"""

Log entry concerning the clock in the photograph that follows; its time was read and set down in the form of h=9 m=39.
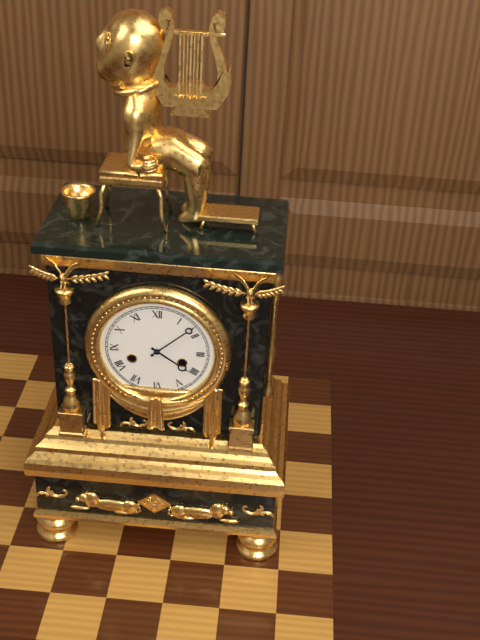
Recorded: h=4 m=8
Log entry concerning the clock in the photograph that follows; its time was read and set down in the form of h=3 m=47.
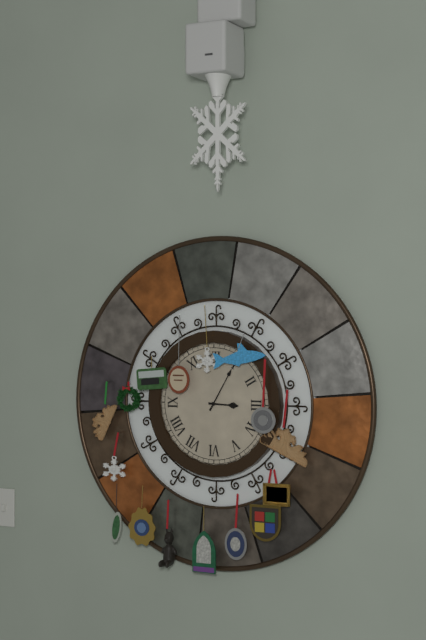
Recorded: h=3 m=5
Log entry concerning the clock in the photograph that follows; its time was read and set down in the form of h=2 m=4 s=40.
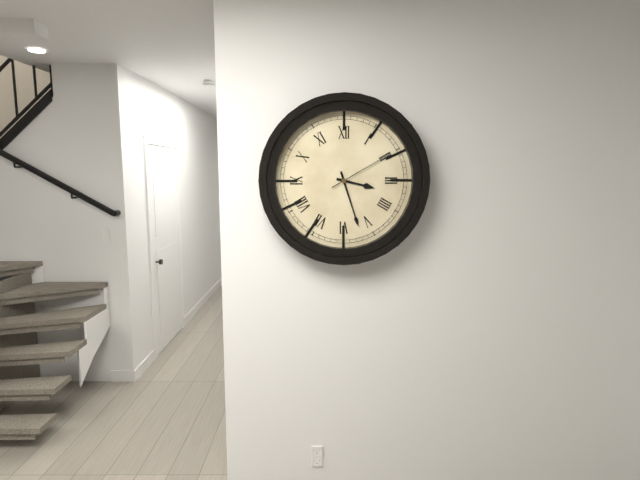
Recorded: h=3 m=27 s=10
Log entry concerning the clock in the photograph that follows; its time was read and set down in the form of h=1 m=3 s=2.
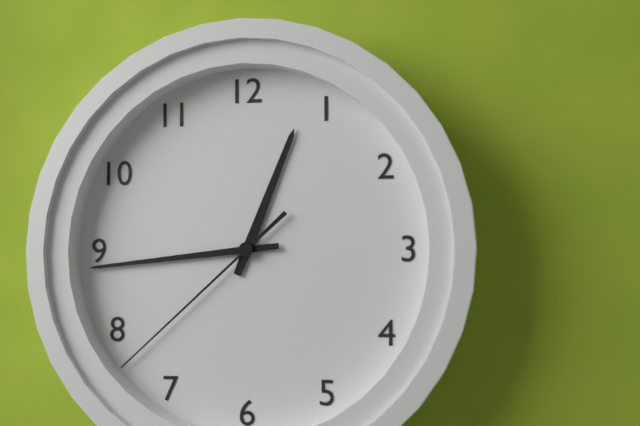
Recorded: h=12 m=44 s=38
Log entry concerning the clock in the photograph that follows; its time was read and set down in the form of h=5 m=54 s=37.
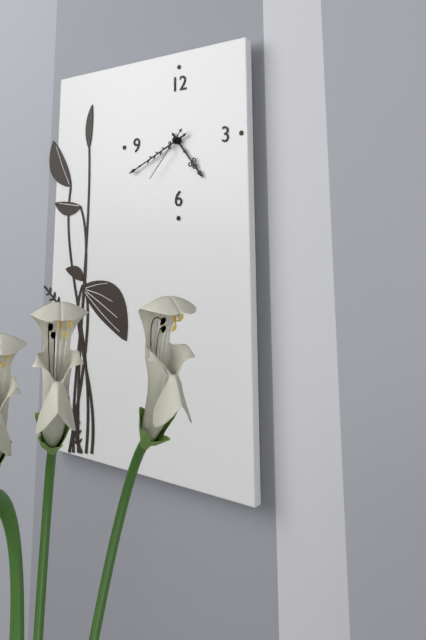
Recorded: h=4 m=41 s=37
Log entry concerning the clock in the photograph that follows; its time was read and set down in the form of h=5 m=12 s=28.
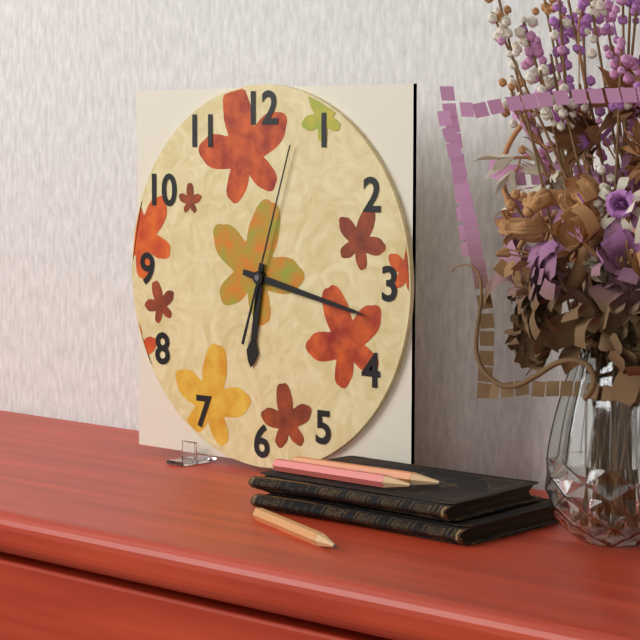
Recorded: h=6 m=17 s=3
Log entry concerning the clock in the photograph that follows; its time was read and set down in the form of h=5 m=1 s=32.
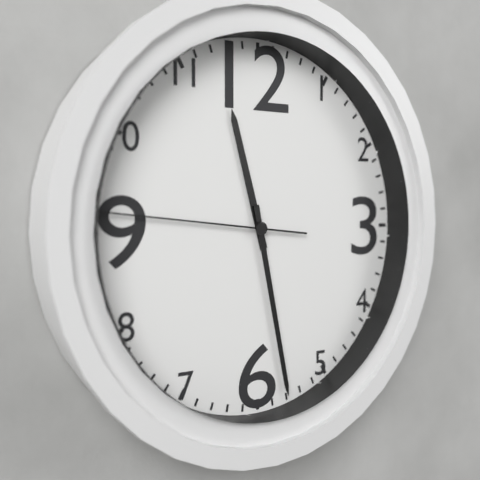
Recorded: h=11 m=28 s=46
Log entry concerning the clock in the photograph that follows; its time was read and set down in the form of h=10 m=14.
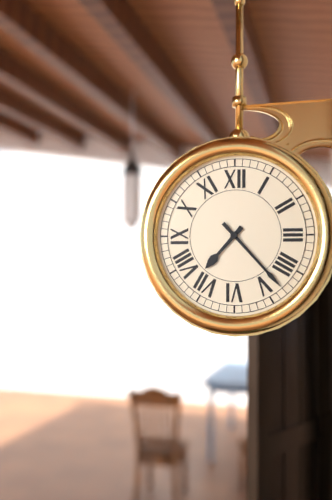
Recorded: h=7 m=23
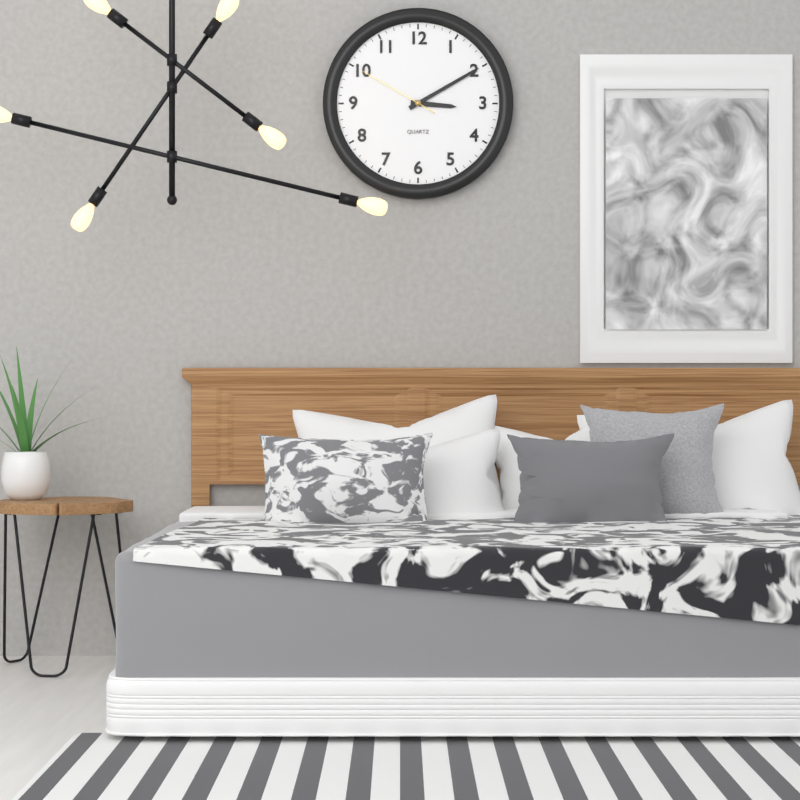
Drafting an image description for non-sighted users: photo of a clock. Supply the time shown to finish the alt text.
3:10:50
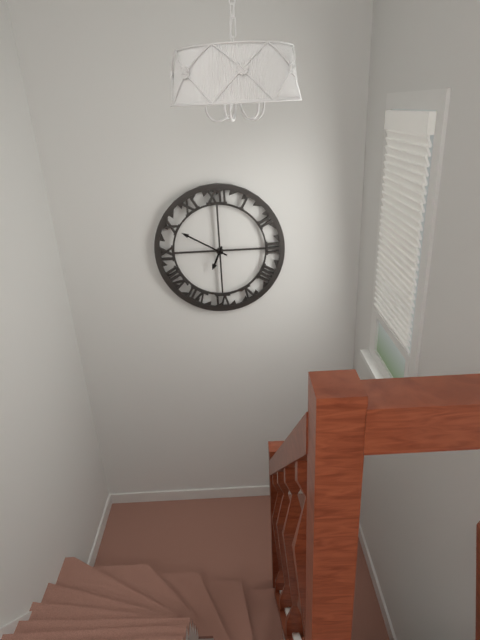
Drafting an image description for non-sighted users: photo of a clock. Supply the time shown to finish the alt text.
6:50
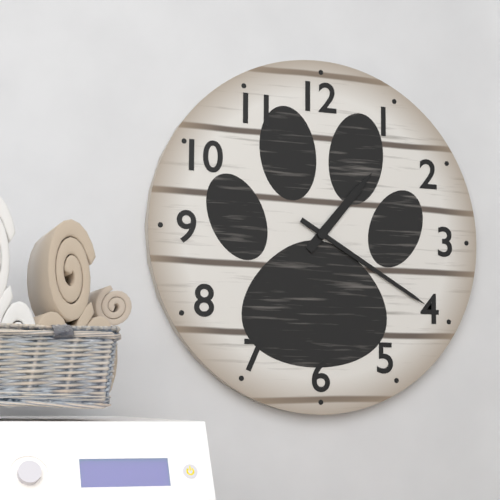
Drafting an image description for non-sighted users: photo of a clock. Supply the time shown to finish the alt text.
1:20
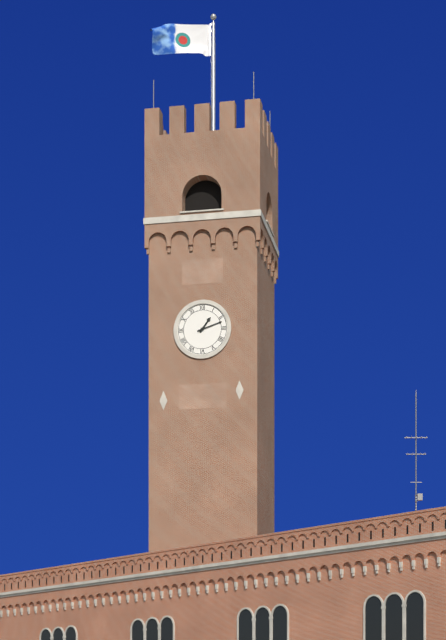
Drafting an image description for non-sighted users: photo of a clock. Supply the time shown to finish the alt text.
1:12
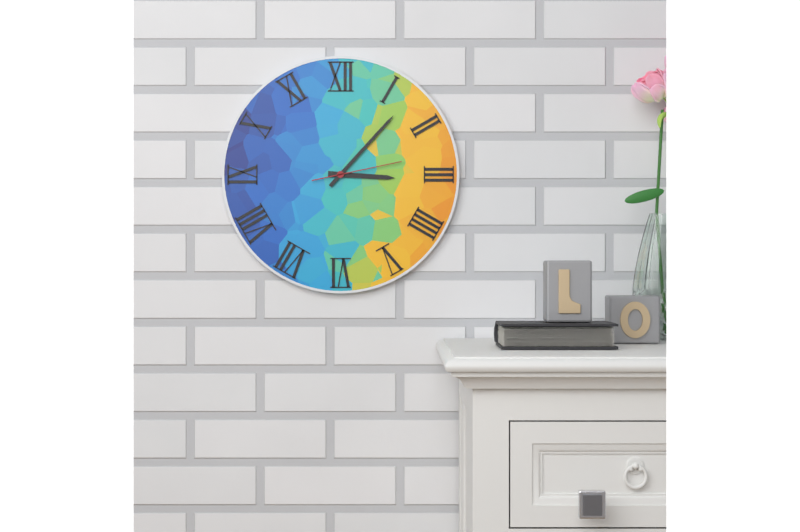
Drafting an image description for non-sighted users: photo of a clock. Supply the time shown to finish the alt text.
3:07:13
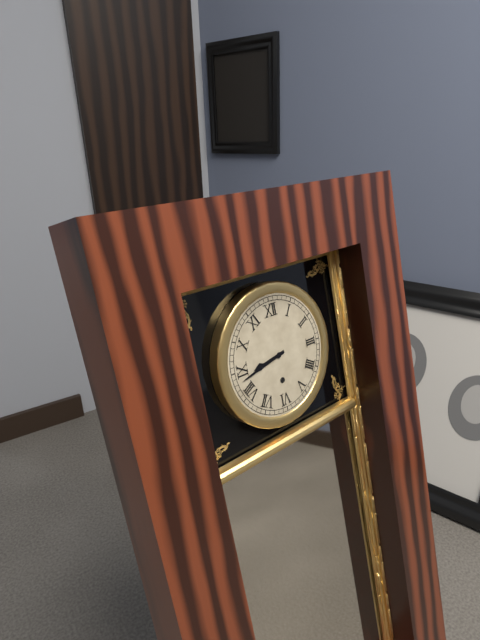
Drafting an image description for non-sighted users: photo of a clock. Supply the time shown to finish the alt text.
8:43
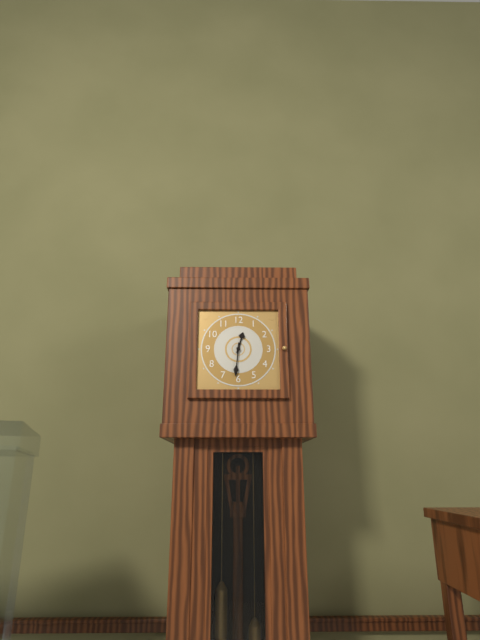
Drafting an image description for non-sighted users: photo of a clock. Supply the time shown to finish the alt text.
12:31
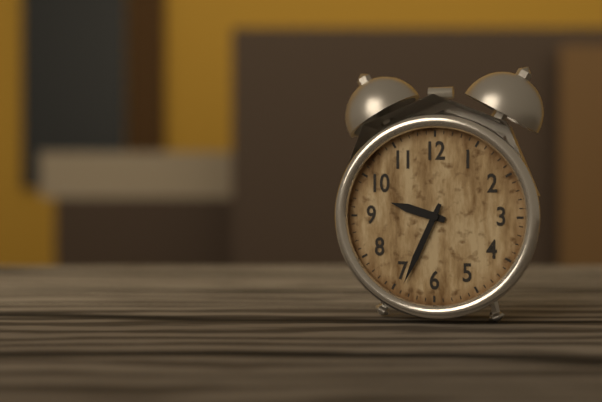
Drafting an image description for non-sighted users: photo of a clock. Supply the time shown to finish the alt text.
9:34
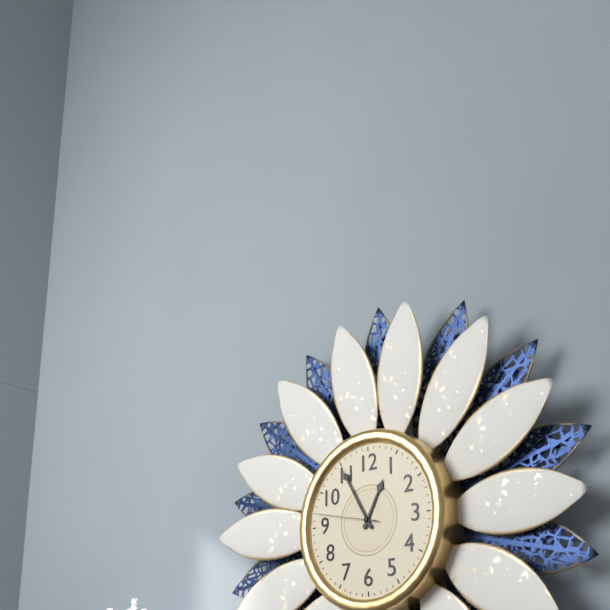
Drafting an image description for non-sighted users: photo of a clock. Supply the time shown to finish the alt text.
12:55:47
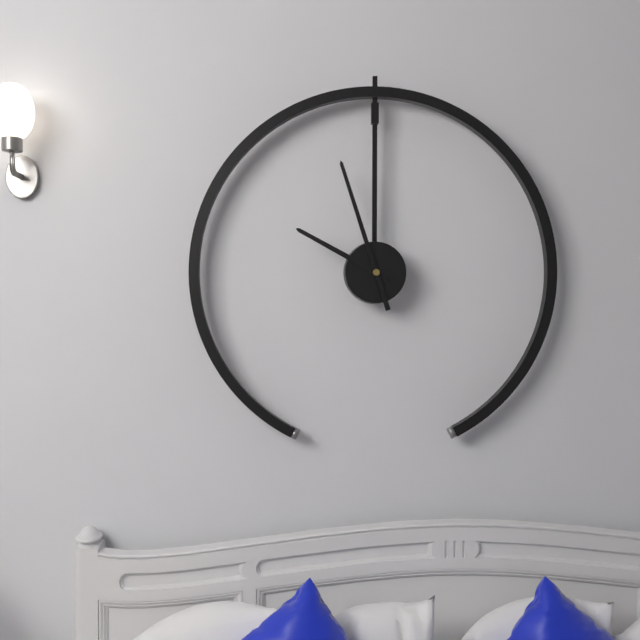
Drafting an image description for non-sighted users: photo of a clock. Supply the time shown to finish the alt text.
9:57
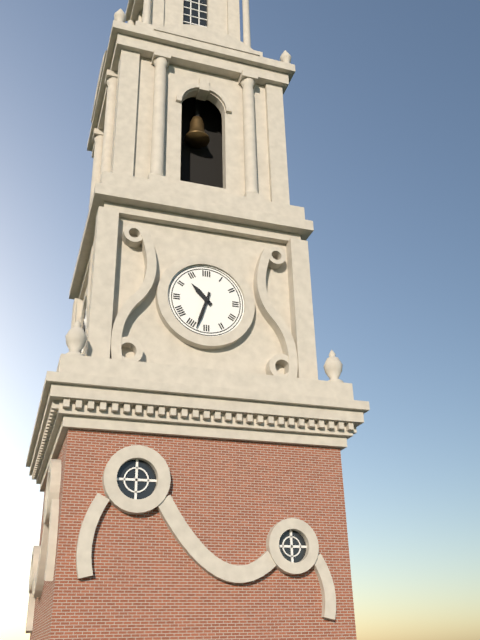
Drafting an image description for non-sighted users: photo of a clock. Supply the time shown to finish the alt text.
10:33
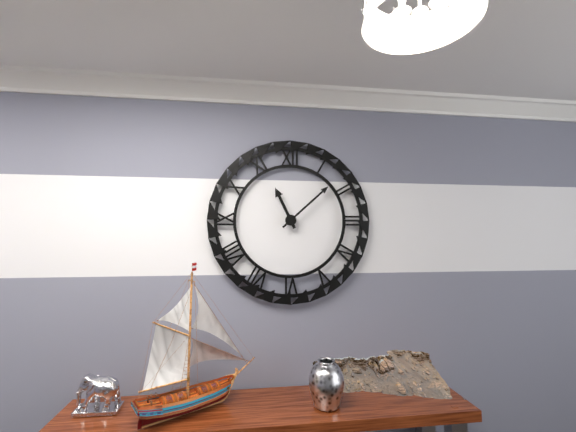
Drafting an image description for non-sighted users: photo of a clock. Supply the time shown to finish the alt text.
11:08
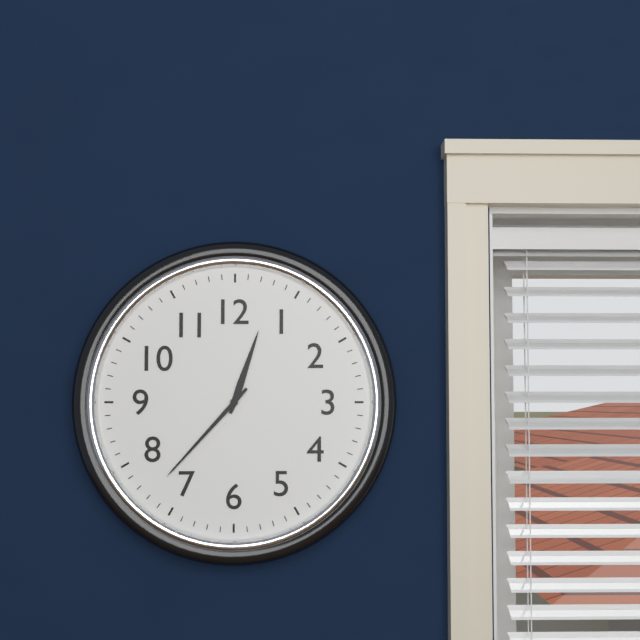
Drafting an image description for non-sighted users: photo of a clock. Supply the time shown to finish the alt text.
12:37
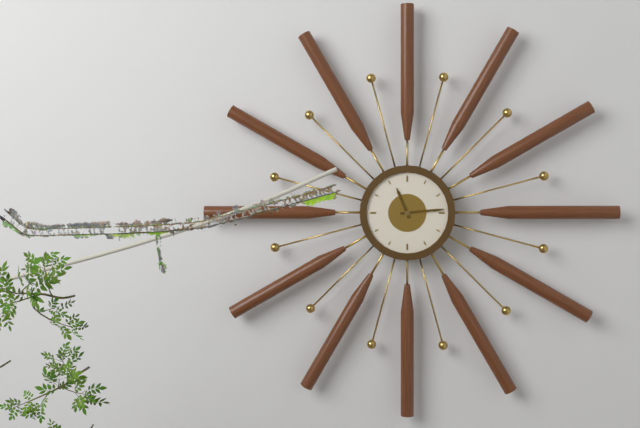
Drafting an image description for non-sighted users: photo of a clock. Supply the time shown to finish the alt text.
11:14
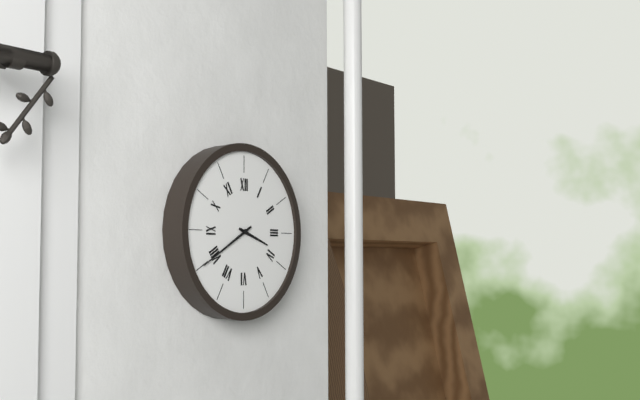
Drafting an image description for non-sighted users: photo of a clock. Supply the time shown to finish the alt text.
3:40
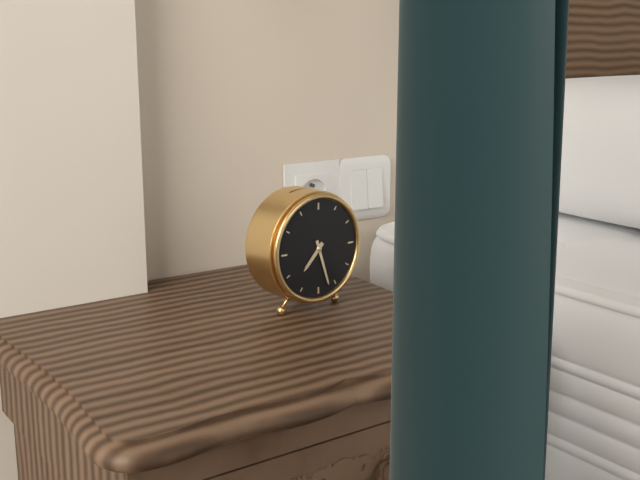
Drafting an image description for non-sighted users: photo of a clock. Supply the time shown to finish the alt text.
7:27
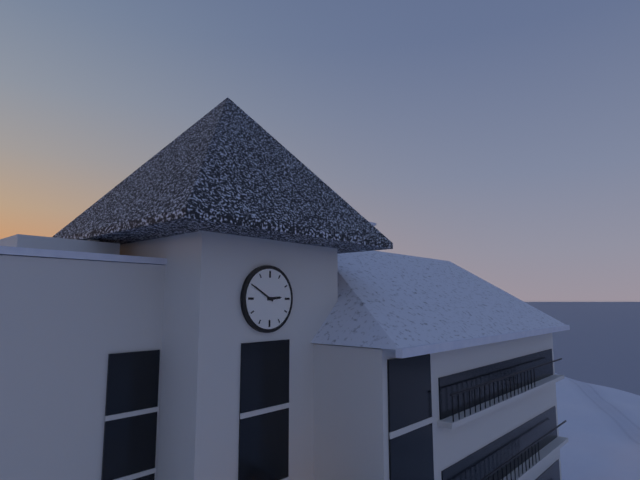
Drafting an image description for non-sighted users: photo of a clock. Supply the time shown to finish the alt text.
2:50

"""

» **Written exercise**
Render all of the material above as a Markdown table with the columns "Row" and "Line", numbering each line and leaving out blank lines. Omit the pictures from the table.

» **Exercise answer**
| Row | Line |
|---|---|
| 1 | Log entry concerning the clock in the photograph that follows; its time was read and set down in the form of h=9 m=39. |
| 2 | Recorded: h=4 m=8 |
| 3 | Log entry concerning the clock in the photograph that follows; its time was read and set down in the form of h=3 m=47. |
| 4 | Recorded: h=3 m=5 |
| 5 | Log entry concerning the clock in the photograph that follows; its time was read and set down in the form of h=2 m=4 s=40. |
| 6 | Recorded: h=3 m=27 s=10 |
| 7 | Log entry concerning the clock in the photograph that follows; its time was read and set down in the form of h=1 m=3 s=2. |
| 8 | Recorded: h=12 m=44 s=38 |
| 9 | Log entry concerning the clock in the photograph that follows; its time was read and set down in the form of h=5 m=54 s=37. |
| 10 | Recorded: h=4 m=41 s=37 |
| 11 | Log entry concerning the clock in the photograph that follows; its time was read and set down in the form of h=5 m=12 s=28. |
| 12 | Recorded: h=6 m=17 s=3 |
| 13 | Log entry concerning the clock in the photograph that follows; its time was read and set down in the form of h=5 m=1 s=32. |
| 14 | Recorded: h=11 m=28 s=46 |
| 15 | Log entry concerning the clock in the photograph that follows; its time was read and set down in the form of h=10 m=14. |
| 16 | Recorded: h=7 m=23 |
| 17 | Drafting an image description for non-sighted users: photo of a clock. Supply the time shown to finish the alt text. |
| 18 | 3:10:50 |
| 19 | Drafting an image description for non-sighted users: photo of a clock. Supply the time shown to finish the alt text. |
| 20 | 6:50 |
| 21 | Drafting an image description for non-sighted users: photo of a clock. Supply the time shown to finish the alt text. |
| 22 | 1:20 |
| 23 | Drafting an image description for non-sighted users: photo of a clock. Supply the time shown to finish the alt text. |
| 24 | 1:12 |
| 25 | Drafting an image description for non-sighted users: photo of a clock. Supply the time shown to finish the alt text. |
| 26 | 3:07:13 |
| 27 | Drafting an image description for non-sighted users: photo of a clock. Supply the time shown to finish the alt text. |
| 28 | 8:43 |
| 29 | Drafting an image description for non-sighted users: photo of a clock. Supply the time shown to finish the alt text. |
| 30 | 12:31 |
| 31 | Drafting an image description for non-sighted users: photo of a clock. Supply the time shown to finish the alt text. |
| 32 | 9:34 |
| 33 | Drafting an image description for non-sighted users: photo of a clock. Supply the time shown to finish the alt text. |
| 34 | 12:55:47 |
| 35 | Drafting an image description for non-sighted users: photo of a clock. Supply the time shown to finish the alt text. |
| 36 | 9:57 |
| 37 | Drafting an image description for non-sighted users: photo of a clock. Supply the time shown to finish the alt text. |
| 38 | 10:33 |
| 39 | Drafting an image description for non-sighted users: photo of a clock. Supply the time shown to finish the alt text. |
| 40 | 11:08 |
| 41 | Drafting an image description for non-sighted users: photo of a clock. Supply the time shown to finish the alt text. |
| 42 | 12:37 |
| 43 | Drafting an image description for non-sighted users: photo of a clock. Supply the time shown to finish the alt text. |
| 44 | 11:14 |
| 45 | Drafting an image description for non-sighted users: photo of a clock. Supply the time shown to finish the alt text. |
| 46 | 3:40 |
| 47 | Drafting an image description for non-sighted users: photo of a clock. Supply the time shown to finish the alt text. |
| 48 | 7:27 |
| 49 | Drafting an image description for non-sighted users: photo of a clock. Supply the time shown to finish the alt text. |
| 50 | 2:50 |